■ Tasks and exercises
[1] Answer these questions using the review of The Studio Episode 4:
(a) In whose trailer does Matt have to hide?
(b) Why did Matt refuse to pay for a wrap party?
(c) Who turns out to be the thief of the reel?
[2] List every person named in the review of The Studio Episode 4.
[3] Write the next part of the review of The Studio Episode 4, picking up after its final sentence.

■ Text shown
--

But The Studio Episode 4 commits so wholeheartedly to the aesthetic that it often looks incredibly striking, like way more striking than it really needed to look to sell the idea. There are a few shots in “The Missing Reel” that you could frame and hang on your wall. But against this needlessly pretty backdrop is a genuinely hilarious farce wherein Matt has to hide in Zac Efron’s trailer and Sal hits on an important clue because of a heretofore unmentioned superpower of being able to identify any alcohol brand purely by its scent.
There’s some stuff about the inner workings of Hollywood that is illuminating, too. There’s a simmering undercurrent of resentment towards Matt because he refused to pay for a wrap party since shooting on film was so expensive, and Olivia Wilde turns out to be the thief because she was unhappy with the final scene and wanted to force the studio’s hand into a reshoot that she knew Matt wouldn’t foot the bill for. But she also wanted to keep the reel because she was so impressed by the quality of her own cameo. Olivia Wilde clearly has a better sense of humour than she’s given credit for, because she’s playing the kind of dementedly narcissistic version of herself here that most actors would shy away from.

--

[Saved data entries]
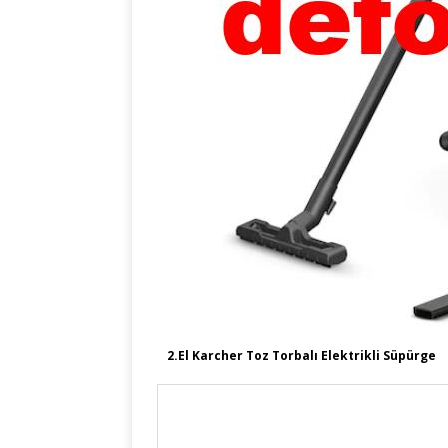
2.El Karcher Toz Torbalı Elektrikli Süpürge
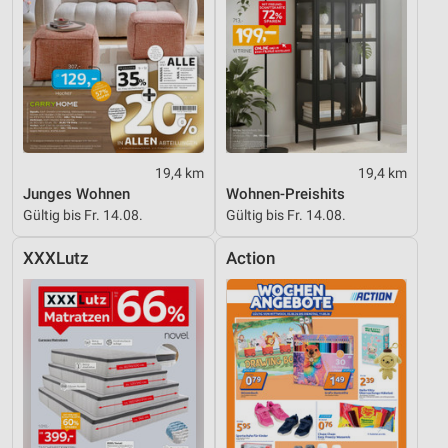
19,4 km
19,4 km
Junges Wohnen
Wohnen-Preishits
Gültig bis Fr. 14.08.
Gültig bis Fr. 14.08.
XXXLutz
Action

--

■ Answer section
[1]
(a) Zac Efron's trailer.
(b) Shooting on film was so expensive.
(c) Olivia Wilde.

[2] Matt, Zac Efron, Sal, Olivia Wilde

[3]
But the real MVP is Ike Barinholtz. Also like “The Oner”, “The Missing Reel” does without any of the supporting cast and leaves Seth Rogen and Barinholtz to go it alone, but the latter has more to do here, essentially suffering a minor breakdown as Matt refuses to listen to him and continues to fixate on Zac Efron as a potential suspect. Everything he says is funny, especially stuff about how ridiculous Matt looks with his hair dyed, though that’s admittedly in service of a sad broader point about how the pressure of the job is causing Matt to become paranoid and lose himself.
But all’s well that ends well. After a ridiculous, protracted chase sequence, Olivia Wilde destroys the missing film, but she gets her reshoots anyway because Matt sells his preposterously ostentatious Corvette to Efron and pays for them out of pocket. As Matt is quickly realizing, in Hollywood, the directors always win. Luckily, with The Studio, so do we.